If a misbehaving realserver is in LVS and for some reason PyBal is not removing it, you can remove it by running a command of the following form:
ipvsadm -d -t <VIP>:<PORT> -r <REALSERVER>
e.g.
ipvsadm -d -t 66.230.200.228:80 -r sq1.pmtpa.wmnet
Diagnosing problems
Run ipvsadm -l on the director. Healthy output looks like this:
IP Virtual Server version 1.2.1 (size=4096) Prot LocalAddress:Port Scheduler Flags -> RemoteAddress:Port Forward Weight ActiveConn InActConn TCP upload.pmtpa.wikimedia.org:h wlc -> sq10.pmtpa.wmnet:http Route 10 5202 5295 -> sq1.pmtpa.wmnet:http Route 10 8183 12213 -> sq4.pmtpa.wmnet:http Route 10 7824 13360 -> sq5.pmtpa.wmnet:http Route 10 7843 12936 -> sq6.pmtpa.wmnet:http Route 10 7930 12769 -> sq8.pmtpa.wmnet:http Route 10 7955 11010 -> sq2.pmtpa.wmnet:http Route 10 7987 13190 -> sq7.pmtpa.wmnet:http Route 10 8003 7953
All the servers are getting a decent amount of traffic, there's just normal variation.
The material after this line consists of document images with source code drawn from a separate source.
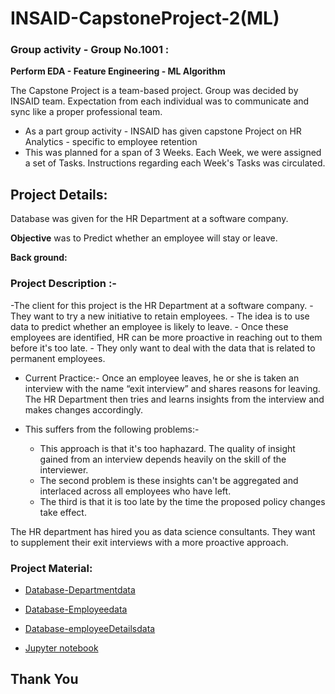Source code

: # INSAID-CapstoneProject-2(ML)

### Group activity - Group No.1001 : ###


**Perform EDA - Feature Engineering - ML Algorithm**

The Capstone Project is a team-based project. Group was decided by INSAID team. Expectation from each individual was to communicate and sync like a proper professional team. 

- As a part group activity - INSAID has given capstone Project on HR Analytics - specific to employee retention 
- This was planned for a span of 3 Weeks. Each Week, we were assigned a set of Tasks. Instructions regarding each Week's Tasks was circulated.

## Project Details:
Database was given for the HR Department at a software company.

**Objective** was to Predict whether an employee will stay or leave.

**Back ground:**
### Project Description :- ###
-The client for this project is the HR Department at a software company.
    - They want to try a new initiative to retain employees.
    - The idea is to use data to predict whether an employee is likely to leave.
    - Once these employees are identified, HR can be more proactive in reaching out to them before it's too late.
    - They only want to deal with the data that is related to permanent employees.

- Current Practice:-
Once an employee leaves, he or she is taken an interview with the name “exit interview” and shares reasons for leaving. The HR Department then tries and learns insights from the interview and makes changes accordingly.

- This suffers from the following problems:-
    - This approach is that it's too haphazard. The quality of insight gained from an interview depends heavily on the skill of the interviewer.
    - The second problem is these insights can't be aggregated and interlaced across all employees who have left.
    - The third is that it is too late by the time the proposed policy changes take effect.

The HR department has hired you as data science consultants. They want to supplement their exit interviews with a more proactive approach.

### Project Material:
- [Database-Departmentdata](https://github.com/jmps967/INSAID-COURSE-PROJECTS/blob/main/CAPSTONE-2(ML)/department_data.csv)
- [Database-Employeedata](https://github.com/jmps967/INSAID-COURSE-PROJECTS/blob/main/CAPSTONE-2(ML)/employee_data.csv)
- [Database-employeeDetailsdata](https://github.com/jmps967/INSAID-COURSE-PROJECTS/blob/main/CAPSTONE-2(ML)/employee_details_data.csv)

- [Jupyter notebook](https://github.com/jmps967/INSAID-COURSE-PROJECTS/blob/main/CAPSTONE-2(ML)/Final_submitted/1001_GCD_Captone_Project.zip)

## Thank You ##


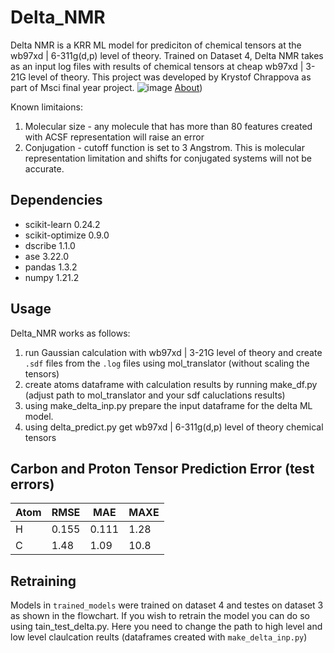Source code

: # Delta_NMR

Delta NMR is a KRR ML model for prediciton of chemical tensors at the wb97xd | 6-311g(d,p) level of theory. Trained on Dataset 4, Delta NMR takes as an input log files with results of chemical tensors at cheap wb97xd | 3-21G level of theory. This project was developed by Krystof Chrappova as part of Msci final year project.
![image](https://user-images.githubusercontent.com/76857765/144690608-f0ef11e6-ac4e-4d4a-85a0-7d1a5beeef8a.png)
[About](about.md))

Known limitaions:
1. Molecular size - any molecule that has more than 80 features created with ACSF representation will raise an error
2. Conjugation - cutoff function is set to 3 Angstrom. This is molecular representation limitation and shifts for conjugated systems will not be accurate.

## Dependencies
* scikit-learn              0.24.2
* scikit-optimize           0.9.0
* dscribe                   1.1.0
* ase                       3.22.0
* pandas                    1.3.2
* numpy                     1.21.2

## Usage
Delta_NMR works as follows:
1. run Gaussian calculation with wb97xd | 3-21G level of theory and create `.sdf` files from the `.log` files using mol_translator (without scaling the tensors)
3. create atoms dataframe with calculation results by running make_df.py (adjust path to mol_translator and your sdf caluclations results)
5. using make_delta_inp.py prepare the input dataframe for the delta ML model.
6. using delta_predict.py get wb97xd | 6-311g(d,p) level of theory chemical tensors

## Carbon and Proton Tensor Prediction Error (test errors)

| Atom |  RMSE  |  MAE  | MAXE |
|------|--------|-------|------|
| H    |  0.155 | 0.111 | 1.28 |
| C    |  1.48  | 1.09  | 10.8 |


## Retraining
Models in `trained_models` were trained on dataset 4 and testes on dataset 3  as shown in the flowchart. If you wish to retrain the model you can do so using tain_test_delta.py. Here you need to change the path to high level and low level claulcation reults (dataframes created with `make_delta_inp.py`)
If a realserver is refusing connections or doesn't have the VIP configured, it will look like this:
IP Virtual Server version 1.2.1 (size=4096) Prot LocalAddress:Port Scheduler Flags -> RemoteAddress:Port Forward Weight ActiveConn InActConn TCP upload.pmtpa.wikimedia.org:h wlc -> sq10.pmtpa.wmnet:http Route 10 2 151577 -> sq1.pmtpa.wmnet:http Route 10 2497 1014 -> sq4.pmtpa.wmnet:http Route 10 2459 1047 -> sq5.pmtpa.wmnet:http Route 10 2389 1048 -> sq6.pmtpa.wmnet:http Route 10 2429 1123 -> sq8.pmtpa.wmnet:http Route 10 2416 1024 -> sq2.pmtpa.wmnet:http Route 10 2389 970 -> sq7.pmtpa.wmnet:http Route 10 2457 1008
Active connections for the problem server are depressed, inactive connections normal or above normal. This problem must be fixed immediately, because in wlc mode, LVS load balances based on the ActiveConn column, meaning that servers that are down get all the traffic.
LVS director list
| Cluster | Director | VIP |
|---|---|---|
| pmtpa apaches | lvs3 | 10.2.1.1 |
| search backend 1 | lvs3 | 10.2.1.11 |
| search backend 2 | lvs3 | 10.2.1.12 |
| search backend 3 | lvs3 | 10.2.1.13 |
| rendering | lvs3 | 10.2.1.21 |
| pmtpa text | lvs4 | 208.80.152.2 |
| pmtpa upload | lvs2 | 208.80.152.3 |
| esams text | amslvs3 | 91.198.174.232 |
| esams upload | amslvs2 | 91.198.174.234 |
| esams bits | amslvs1 | 91.198.174.233 |
A good way to generate this list is:
dsh -N ALL -f -e 'ipvsadm -l '
and look for the hosts that give you a pile of output. Because most hosts have config files for both text and upload squids, they will pretend to serve for both. You can check what they are really doing by looking at the output.
Example: output like
fuchsia: IP Virtual Server version 1.2.1 (size=1048576) fuchsia: Prot LocalAddress:Port Scheduler Flags fuchsia: -> RemoteAddress:Port Forward Weight ActiveConn InActConn fuchsia: TCP rr.esams.wikimedia.org:www wlc fuchsia: -> knsq6.esams.wikimedia.org:ww Route 10 26707 31425 fuchsia: -> knsq5.esams.wikimedia.org:ww Route 10 26708 31426 fuchsia: -> knsq24.esams.wikimedia.org:w Route 10 26741 31116 ... (more lines with lots of ActiveConn) fuchsia: TCP upload.esams.wikimedia.org:w wlc fuchsia: -> knsq17.esams.wikimedia.org:w Route 10 0 5 fuchsia: -> knsq13.esams.wikimedia.org:w Route 10 0 5 fuchsia: -> knsq19.esams.wikimedia.org:w Route 10 0 5 ... (more lines with 0 ActiveConn)
means that the host is doing lvs for rr.esams.wikimedia.org but not for upload.esams.wikimedia.org.